The Springfield Tar Pits are inspired by the La Brea Tar Pits located in Hancock Park in Los Angeles, California. The museum in the background of the scene where Homer sinks into one of the tar pits resembles the George C. Page Museum of the La Brea Discoveries. When Stampy runs away, he passes the Republican National Convention, with people cheering, and then he passes the Democratic National Convention, with people booing. This is a reference to the fact that an elephant is the symbol of the Republican Party. Homer uses Mr. Cleanser, a parody of the detergent brand Mr. Clean, to clean the basement. As Bart cleans, he accidentally scrubs the paint off an American Gothic painting hanging on the wall. Under the paint is a message signed by the painter, Grant Wood, reading: "If you can read this, you scrubbed too hard," implying the Simpsons stole the original painting.

The scene in which Stampy's eye is seen through a window of the Simpson family's house is similar to a scene with a Tyrannosaurus rex in Jurassic Park (1993). While cleaning the house, Marge turns on the radio and the song "Sixteen Tons" by Merle Travis is heard. Bart says "You said it, Ernie", a reference to the version by Tennessee Ernie Ford. The scene in which Homer crashes his car into a deer statue at the Springfield Tar Pits parodies the lyrics to the Sound of Music song "Do-Re-Mi" as Homer shouts: "D'oh!" followed by Lisa: "A deer!" and Marge: "A female deer!" Homer reads an old TV Guide in which the synopsis of an episode of Gomer Pyle, U.S.M.C. reads "Gomer upsets Sgt. Carter", a possible synopsis for every episode of that series. He also imagines the episode with a thought of both Carter and Pyle standing next to each other. Carter yells, "Pyle!" and Pyle responds, "Shazam!" As Stampy wreaks havoc throughout Springfield, Patty and Selma are sucked up by a tornado and fly through the air in rocking chairs, similar Ms. Gulch in The Wizard of Oz (1939).

==Reception==
===Ratings===
In its original broadcast, "Bart Gets an Elephant" finished forty-second in the ratings for the week of March 28 to April 20, 1994, with a Nielsen rating of 10.7, equivalent to 10 million viewing households. It was the highest-rated show on the Fox network that week.

===Critical reception===
The episode won an Environmental Media Award in the Best Television Episodic Comedy category, which has been awarded every year since 1991 to the best television episode with an environmental message. The episode has also received a Genesis Award in the Best Television Comedy Series category. The Genesis Awards are given out annually by the Humane Society of the United States "to the news and entertainment media for shining that spotlight into the darkest corners of animal abuse and exploitation."
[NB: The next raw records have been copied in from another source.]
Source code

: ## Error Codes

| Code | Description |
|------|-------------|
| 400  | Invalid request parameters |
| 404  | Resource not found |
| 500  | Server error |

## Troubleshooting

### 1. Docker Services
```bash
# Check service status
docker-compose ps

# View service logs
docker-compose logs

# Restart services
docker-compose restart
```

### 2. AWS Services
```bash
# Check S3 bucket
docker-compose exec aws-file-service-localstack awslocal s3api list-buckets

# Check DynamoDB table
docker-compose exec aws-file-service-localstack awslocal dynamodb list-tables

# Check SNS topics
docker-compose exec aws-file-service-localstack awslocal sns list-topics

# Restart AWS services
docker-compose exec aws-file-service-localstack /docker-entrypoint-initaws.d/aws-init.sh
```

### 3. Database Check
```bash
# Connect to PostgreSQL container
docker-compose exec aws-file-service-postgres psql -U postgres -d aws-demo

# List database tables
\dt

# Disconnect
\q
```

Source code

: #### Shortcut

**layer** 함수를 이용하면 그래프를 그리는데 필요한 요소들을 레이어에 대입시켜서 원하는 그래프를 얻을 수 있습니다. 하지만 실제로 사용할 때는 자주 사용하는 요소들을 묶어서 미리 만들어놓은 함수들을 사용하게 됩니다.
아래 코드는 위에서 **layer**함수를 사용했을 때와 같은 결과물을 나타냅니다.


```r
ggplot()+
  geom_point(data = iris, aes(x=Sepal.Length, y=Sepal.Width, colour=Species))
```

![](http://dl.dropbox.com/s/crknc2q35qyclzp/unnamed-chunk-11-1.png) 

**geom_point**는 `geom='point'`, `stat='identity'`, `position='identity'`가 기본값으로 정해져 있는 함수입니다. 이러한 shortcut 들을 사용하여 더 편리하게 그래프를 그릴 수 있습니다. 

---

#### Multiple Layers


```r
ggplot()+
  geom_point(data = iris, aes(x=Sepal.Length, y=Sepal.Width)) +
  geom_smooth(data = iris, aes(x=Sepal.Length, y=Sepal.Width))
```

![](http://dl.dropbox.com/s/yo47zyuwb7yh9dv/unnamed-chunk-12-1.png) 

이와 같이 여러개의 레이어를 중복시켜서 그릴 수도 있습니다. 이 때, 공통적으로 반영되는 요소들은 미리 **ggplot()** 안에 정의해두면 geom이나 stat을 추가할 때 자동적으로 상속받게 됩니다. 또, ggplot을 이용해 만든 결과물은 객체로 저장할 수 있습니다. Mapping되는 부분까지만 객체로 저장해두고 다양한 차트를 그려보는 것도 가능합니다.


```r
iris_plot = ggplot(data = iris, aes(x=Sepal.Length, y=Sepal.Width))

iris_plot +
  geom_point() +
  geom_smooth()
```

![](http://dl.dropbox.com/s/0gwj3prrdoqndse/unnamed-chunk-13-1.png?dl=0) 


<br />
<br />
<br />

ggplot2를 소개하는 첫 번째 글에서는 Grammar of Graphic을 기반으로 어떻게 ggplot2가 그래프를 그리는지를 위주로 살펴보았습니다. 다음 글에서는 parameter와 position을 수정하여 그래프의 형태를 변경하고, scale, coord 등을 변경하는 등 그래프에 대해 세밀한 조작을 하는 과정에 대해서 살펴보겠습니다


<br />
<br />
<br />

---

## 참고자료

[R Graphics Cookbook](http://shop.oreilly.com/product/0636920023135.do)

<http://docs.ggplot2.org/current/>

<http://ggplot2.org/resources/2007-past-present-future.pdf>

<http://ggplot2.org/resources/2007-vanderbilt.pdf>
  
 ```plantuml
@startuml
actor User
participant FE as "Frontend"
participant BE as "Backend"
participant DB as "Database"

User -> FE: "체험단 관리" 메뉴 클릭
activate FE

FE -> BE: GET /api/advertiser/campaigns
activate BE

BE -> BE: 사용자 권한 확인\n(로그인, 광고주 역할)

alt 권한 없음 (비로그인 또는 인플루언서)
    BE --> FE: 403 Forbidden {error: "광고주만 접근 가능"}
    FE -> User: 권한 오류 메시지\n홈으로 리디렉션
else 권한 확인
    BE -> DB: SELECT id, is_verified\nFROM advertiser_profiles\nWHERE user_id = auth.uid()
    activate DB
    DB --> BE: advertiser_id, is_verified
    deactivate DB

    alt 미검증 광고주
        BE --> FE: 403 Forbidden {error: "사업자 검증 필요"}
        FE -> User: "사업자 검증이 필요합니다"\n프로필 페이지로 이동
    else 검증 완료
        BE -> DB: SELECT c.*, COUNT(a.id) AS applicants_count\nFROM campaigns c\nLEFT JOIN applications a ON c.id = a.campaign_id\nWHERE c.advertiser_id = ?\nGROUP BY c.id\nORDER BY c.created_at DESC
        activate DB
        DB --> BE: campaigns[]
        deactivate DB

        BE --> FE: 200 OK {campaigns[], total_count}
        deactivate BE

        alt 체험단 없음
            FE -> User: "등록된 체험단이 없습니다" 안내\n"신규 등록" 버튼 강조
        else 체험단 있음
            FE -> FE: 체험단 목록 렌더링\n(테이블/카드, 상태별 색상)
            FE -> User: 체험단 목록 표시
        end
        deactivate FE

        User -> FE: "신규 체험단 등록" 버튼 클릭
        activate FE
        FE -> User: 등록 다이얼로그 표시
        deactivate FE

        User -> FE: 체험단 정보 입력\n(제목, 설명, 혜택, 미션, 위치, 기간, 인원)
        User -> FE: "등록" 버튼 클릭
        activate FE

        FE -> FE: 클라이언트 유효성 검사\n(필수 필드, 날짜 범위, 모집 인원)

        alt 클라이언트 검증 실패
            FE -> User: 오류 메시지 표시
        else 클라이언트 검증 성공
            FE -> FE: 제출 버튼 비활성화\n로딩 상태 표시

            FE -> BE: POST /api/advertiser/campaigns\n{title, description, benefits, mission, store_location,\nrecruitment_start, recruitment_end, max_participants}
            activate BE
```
Since airing, the episode has received mostly positive reviews from television critics. The authors of the book I Can't Believe It's a Bigger and Better Updated Unofficial Simpsons Guide, Gary Russell and Gareth Roberts, wrote: "Another favourite. It's hard to explain the special appeal of this episode. Perhaps it's because Homer is so exceptionally dumb. Or perhaps because it contains the 'D'oh!' 'A deer!' 'A female deer!' gag." This gag was also praised by BBC News's Mark Milne, who said: "[It] just cracks me up every time. Brilliant!"

DVD Movie Guide's Colin Jacobson thought the fifth season included "plenty of programs with potentially cheesy concepts", such as "Deep Space Homer" and "Bart Gets an Elephant". However, he thought the episode managed to "easily overcome its possible flaws" to turn into a "very fine program". Homer's line "Marge, I agree with you in theory. In theory, communism works — In theory" was Jacobson's favorite of the episode.

Patrick Bromley of DVD Verdict gave the episode a grade of A, and Bill Gibron of DVD Talk gave it a score of 4 out of 5.